Hace tiempo, escribí "La España ingobernable", un artículo que reflexionaba sobre el probable fracaso del multipartidismo. Hoy, cuatro años después, la hipótesis se mantiene en pie. Y se mantiene, queridísimos lectores, porque sin la abstención de Ciudadanos y sin el sillón que pide Podemos, es posible que volvamos a votar a mediados de noviembre. A pesar de que fuimos un país ejemplar en los tiempos postfranquistas. A pesar de que consensuamos la Constitución y los Pactos de la Moncloa, lo cierto y verdad es que las circunstancias del suarismo eran distintas a la Hispania del ahora. La mochila de cuarenta años de Nodo, de tricornios y sotanas todavía mandaba mucha romana en el sufrimiento colectivo. Un sufrimiento que pedía a gritos la lucha por el interés general, el Estado Democrático y la paz social. Una pelea que evitaba, a toda costa, el interés parcial, la dictadura y la crispación social.

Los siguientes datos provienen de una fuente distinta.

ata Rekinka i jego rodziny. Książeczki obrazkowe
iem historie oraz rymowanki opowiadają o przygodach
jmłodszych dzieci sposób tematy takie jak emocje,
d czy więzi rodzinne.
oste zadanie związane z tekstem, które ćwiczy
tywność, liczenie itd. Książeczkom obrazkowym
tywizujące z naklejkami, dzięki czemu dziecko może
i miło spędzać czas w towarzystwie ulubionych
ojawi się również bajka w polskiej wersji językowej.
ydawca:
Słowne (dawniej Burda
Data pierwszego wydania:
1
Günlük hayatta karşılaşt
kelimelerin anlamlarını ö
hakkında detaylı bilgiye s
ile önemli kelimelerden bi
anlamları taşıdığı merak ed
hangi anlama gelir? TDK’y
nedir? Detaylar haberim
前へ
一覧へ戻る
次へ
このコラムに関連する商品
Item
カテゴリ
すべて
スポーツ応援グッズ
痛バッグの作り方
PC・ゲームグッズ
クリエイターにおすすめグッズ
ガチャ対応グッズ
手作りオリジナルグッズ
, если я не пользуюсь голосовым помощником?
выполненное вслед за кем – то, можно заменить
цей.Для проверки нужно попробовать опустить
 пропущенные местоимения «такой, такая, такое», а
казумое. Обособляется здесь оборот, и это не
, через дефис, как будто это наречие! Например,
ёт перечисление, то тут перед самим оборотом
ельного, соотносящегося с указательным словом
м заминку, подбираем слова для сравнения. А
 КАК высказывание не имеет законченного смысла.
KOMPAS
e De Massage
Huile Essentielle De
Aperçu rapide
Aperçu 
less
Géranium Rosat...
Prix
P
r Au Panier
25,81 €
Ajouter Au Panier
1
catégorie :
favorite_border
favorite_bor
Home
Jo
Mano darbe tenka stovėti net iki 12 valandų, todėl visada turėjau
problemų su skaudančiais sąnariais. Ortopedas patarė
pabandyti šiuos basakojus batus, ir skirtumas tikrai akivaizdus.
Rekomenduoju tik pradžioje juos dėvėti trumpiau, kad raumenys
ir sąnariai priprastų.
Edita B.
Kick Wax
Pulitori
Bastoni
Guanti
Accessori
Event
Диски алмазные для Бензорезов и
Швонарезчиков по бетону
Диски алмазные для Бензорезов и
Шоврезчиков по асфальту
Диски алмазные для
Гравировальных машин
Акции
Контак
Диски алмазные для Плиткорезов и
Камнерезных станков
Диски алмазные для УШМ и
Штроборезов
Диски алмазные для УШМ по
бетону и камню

Hoy, España se parece más a la Franja de Gaza que a los países escandinavos. Y se parece más, salvando las distancias, por la dificultad para llegar acuerdos, por las líneas rojas de los rivales y, por si fuera poco, por la frustración y nihilismo que sufren sus ciudadanos. Más allá del interés partidista, de las heridas de la Guerra Civil y del surco que ha supuesto tres décadas de turnismo y bipartidismo; las causas de esta parálisis se hallan en las propias reglas de juego. Son las reglas, maldita sea, las que impiden que el mejor jugador gane la partida. A diferencia de los ayuntamientos y diputaciones, en el Congreso mandan los síes por encima de los noes. La aritmética electoral se convierte en un juego de suma cero. Un juego, como les digo, donde la victoria electoral, siempre y cuando no sea absoluta, no es condición necesaria ni suficiente para gobernar. Así las cosas, el multipartidismo, tal y como está diseñado el tablero, se convierte en un obstáculo para la estabilidad y la gobernabilidad. Un obstáculo que no se salva con nuevas elecciones sino con un cambio legal.
Aunque volvamos a votar - escaño arriba, escaño abajo - el resultado estructural no cambiará. Y no cambiará, y disculpen por mi pesimismo, porque en este país cada partido lucha por su cuota de mercado. Y lucha, maldita sea, protegiendo su producto por encima de posibles alianzas y fórmulas de cooperación. Ante esta partidocracia, marcada por la cultura de la competitividad y la desconfianza, es muy complicado vehicular aritméticas basadas en el consenso y la durabilidad. Estamos, como diría Hobbes si viviera, ante una jungla de miedos y temores. Una jungla donde, tarde o temprano, la democracia enfermará. Y enfermará por el hartazgo social que supone, una y otra vez, volver a votar a cambio de nada. Este desgaste democrático alimenta el fantasma del nuevo populismo. Un nuevo populismo que probablemente pondrá voz al nihilismo social. Un nihilismo que se manifiesta en frases como: "no se entienden", "lo importante, los sillones" y "votar, ¿para qué?".